19th Stuttgart Filmwinter – Festival for Expanded Media
Film Video New Media Installation Performance Workshop Theory
Festival: 19.-22. January 2006 • Warm Up: 12.-17. January 2006
Exhibition: 18. January – 19. February 2006
Filmhaus (FH), Wuerttembergischer Kunstverein (WKV), Oberwelt (OW) and other locations
Mondo Cannibale
With the slightly martial sounding motto „Mondo Cannibale“ the Stuttgart Filmwinter enters the 19th round. However the Filmwinter has not transformed into a horror or zombie festival but understands the motto as a question asking what has happened to the middle between religious fundamentalism and snuff-capitalism? The very middle made out as the new social power in Western countries by the media during the New Economy boom in the 90ies. It is increasingly suggested that the presence is solely marked by conflict and fights – be it the individual fight to survive in a time of 1-Euro-jobs, globalisation and unemployment or as a stylised “clash of cultures”. The Filmwinter can certainly not give an answer to the problems of the world with its programmes and contents but in a special way takes the antagonism between the returning Social Darwinism and fundamentalism as its theme. And yet Wand 5, organizers of the Filmwinter Stuttgart, wouldn’t let anything stop them from taking a little digression into the cinematic genre of “Mondo Cannibale”. Florian Cramer, literary academic, net activist, and Exploitation film collector from Berlin will present Italian Cannibal Films of the 70s and 80s in a lecture. Katja Bienert, icon of the Mono Cannibale genre and female lead in Jess Franco’s “Mondo Cannibale 4” of 1983 will be present as Special Guest at the Filmwinter. Her career as an actress started in 1979 with the Christiane F. sexploitation “Die Schulmädchen vom Treffpunkt Zoo” (“The school girls of the meeting point Zoo”) and went from “Schloß Pompom Rouge” (“Castle Pompom Rouge”) to the TV daily soap “Gute Zeiten, schlechte Zeiten” (“Good times, bad times”). In 2002 she returned to a shoot with Jess Franco for the film “Killer Barbys vs. Dracula”.

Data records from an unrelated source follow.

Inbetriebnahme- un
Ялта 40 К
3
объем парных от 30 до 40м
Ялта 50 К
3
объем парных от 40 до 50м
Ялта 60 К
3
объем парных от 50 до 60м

In spite of its knack for (cultural) offsides the Filmwinter continuously guarantees international film and media art: more than 1500 contributions in the areas of film and video, micro cinema, new media, installation, performance, theory, and workshop were sent in from all continents. Around 80 films and videos, 10 installations, and 20 pieces of work from the new media section (online and offline works) were chosen from all these submissions. Two international juries for film and video as well as new media and installation will give out awards totalling 12,500 Euro. An extensive supporting and music programme plus a warm up programme (11.-17. January) will add to the competition sections. The main festival locations will be the Filmhaus – for film and video shows – and the centrally situated Württembergischer Kunstverein for the exhibitions of media installations and as a media lounge where visitors can have a look at the online and offline works in a relaxed atmosphere. Further highlights will be the theme programmes “Video Art as People’s Art” and “Public Domain” as well as the works of the two British filmmakers Malcolm LeGrice, an important representative of Expanded Cinema and structural film as well as documenta participant in 1977, and Ian Helliwell, an experimental filmmaker and musician from Brighton.